On se laisse parfois impressionner par l’épaisseur d’un roman, préférant le mettre de côté au profit de textes plus courts afin de rattraper un peu les lectures en retard. A cet égard, la période de confinement que nous avons connue cette année a permis à certains de ces ouvrages délaissés de se rappeler à notre bon souvenir. C’est précisément le cas du dernier roman de Joyce Carol Oates, auteure prolifique s’il en est. Les précédentes tentatives de découvrir l’oeuvre de cette figure incontournable des lettres américaines n’ayant pas été convaincantes, il était d’autant plus difficile de se plonger dans les 850 pages de ce Livre des martyrs américains. Et, il faut bien se l’avouer, on serait ainsi passé à côté d’un des très grands romans de 2019.
Muskegee Falls, Ohio, 2 novembre 1999. Luther Dunphy, soldat de Dieu, comme il aime à se considérer, tue d’un coup de fusil le Dr Augustus Voorhees alors que celui-ci se rend au Centre des femmes dans lequel il travaille et pratique des avortements. Voorhees est tué sur le coup, ainsi que l’homme qui veillait à sa sécurité.

## Extrait des données
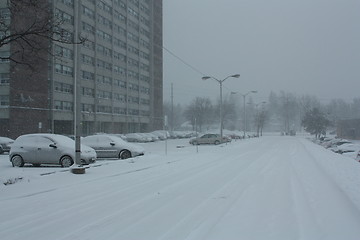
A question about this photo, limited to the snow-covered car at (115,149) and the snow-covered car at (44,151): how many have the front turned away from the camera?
0

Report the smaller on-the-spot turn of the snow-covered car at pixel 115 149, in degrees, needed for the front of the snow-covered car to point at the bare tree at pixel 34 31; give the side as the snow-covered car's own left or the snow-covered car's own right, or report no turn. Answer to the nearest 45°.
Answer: approximately 90° to the snow-covered car's own right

## Questions
• 1. D'après l'article, combien de pages compte le Livre des martyrs américains ?
• 2. Reproduisez fidèlement tout le passage de l'article, depuis « On se laisse » jusqu'à « romans de 2019. ».
Les données ne servent pas à cet exercice.

## Corrigé
• 1. 850 pages.

• 2.
On se laisse parfois impressionner par l’épaisseur d’un roman, préférant le mettre de côté au profit de textes plus courts afin de rattraper un peu les lectures en retard. A cet égard, la période de confinement que nous avons connue cette année a permis à certains de ces ouvrages délaissés de se rappeler à notre bon souvenir. C’est précisément le cas du dernier roman de Joyce Carol Oates, auteure prolifique s’il en est. Les précédentes tentatives de découvrir l’oeuvre de cette figure incontournable des lettres américaines n’ayant pas été convaincantes, il était d’autant plus difficile de se plonger dans les 850 pages de ce Livre des martyrs américains. Et, il faut bien se l’avouer, on serait ainsi passé à côté d’un des très grands romans de 2019.